Several countries allows foreign corporations to operate in their country, which helps them increase their foreign investments and employment opportunities for their local population.Thus, it is regarded as two way benefit approach in which the companies’s parent country also gets the benefit of expanding the business and increasing their consumer base. However, most people think that it increases the competition in the target countries, which would impact their local businesses. Thus, disrupting the economic growth and increasing dependency of these countries on foreign products.
This essay will discuss both merits and demerits, along with my opinion. To begin with, increase in investment from foreign companies leads to better infrastructural developement and employment opportunities, which is essential for under developed and developing countries, which are often gripped with these issues. For instance, advent of multinational corporations have helped the increase in per capita income of such nations, they often find it difficult to generate quality jobs in market.

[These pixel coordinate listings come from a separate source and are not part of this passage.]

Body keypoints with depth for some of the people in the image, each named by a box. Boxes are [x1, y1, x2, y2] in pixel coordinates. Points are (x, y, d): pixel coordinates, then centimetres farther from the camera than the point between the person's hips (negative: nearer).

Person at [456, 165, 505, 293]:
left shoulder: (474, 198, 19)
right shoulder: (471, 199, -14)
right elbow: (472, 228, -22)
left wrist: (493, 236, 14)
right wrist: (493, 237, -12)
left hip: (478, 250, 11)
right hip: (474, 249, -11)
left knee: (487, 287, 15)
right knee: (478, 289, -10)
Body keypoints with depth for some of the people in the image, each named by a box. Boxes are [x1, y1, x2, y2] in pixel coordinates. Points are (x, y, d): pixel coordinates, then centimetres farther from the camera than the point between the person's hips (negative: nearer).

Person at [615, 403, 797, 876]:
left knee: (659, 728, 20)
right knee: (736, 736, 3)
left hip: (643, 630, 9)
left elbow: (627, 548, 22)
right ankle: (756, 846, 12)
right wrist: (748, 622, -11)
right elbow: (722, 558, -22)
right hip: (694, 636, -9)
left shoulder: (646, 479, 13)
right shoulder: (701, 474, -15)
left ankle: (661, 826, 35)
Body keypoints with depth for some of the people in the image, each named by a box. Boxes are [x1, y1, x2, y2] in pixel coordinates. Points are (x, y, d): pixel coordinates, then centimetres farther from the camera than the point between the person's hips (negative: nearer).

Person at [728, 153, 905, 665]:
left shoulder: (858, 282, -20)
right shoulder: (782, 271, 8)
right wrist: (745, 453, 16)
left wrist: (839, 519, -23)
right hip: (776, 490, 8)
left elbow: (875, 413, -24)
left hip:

However, most people think that government should promote the local businesses, because with the advent of multinational corporation these businesses face stiff competition and most of them are not able to survive in long term. In addition of this, the developing and small island countries are mostly dependent on large corporations of developed nations. For example, small countries like Nepal and Maldives are dependent on western companies and their products. This leads to unequal diplomatic standing and could influence the local politics of the country.
In conclusion, I believe that there should be integration in both approaches, in which there should be a set limit in foreign investment and infrastructural setup a country allows from foreign nations, so that the local businesses are not hindered by excessive influence of these organisations.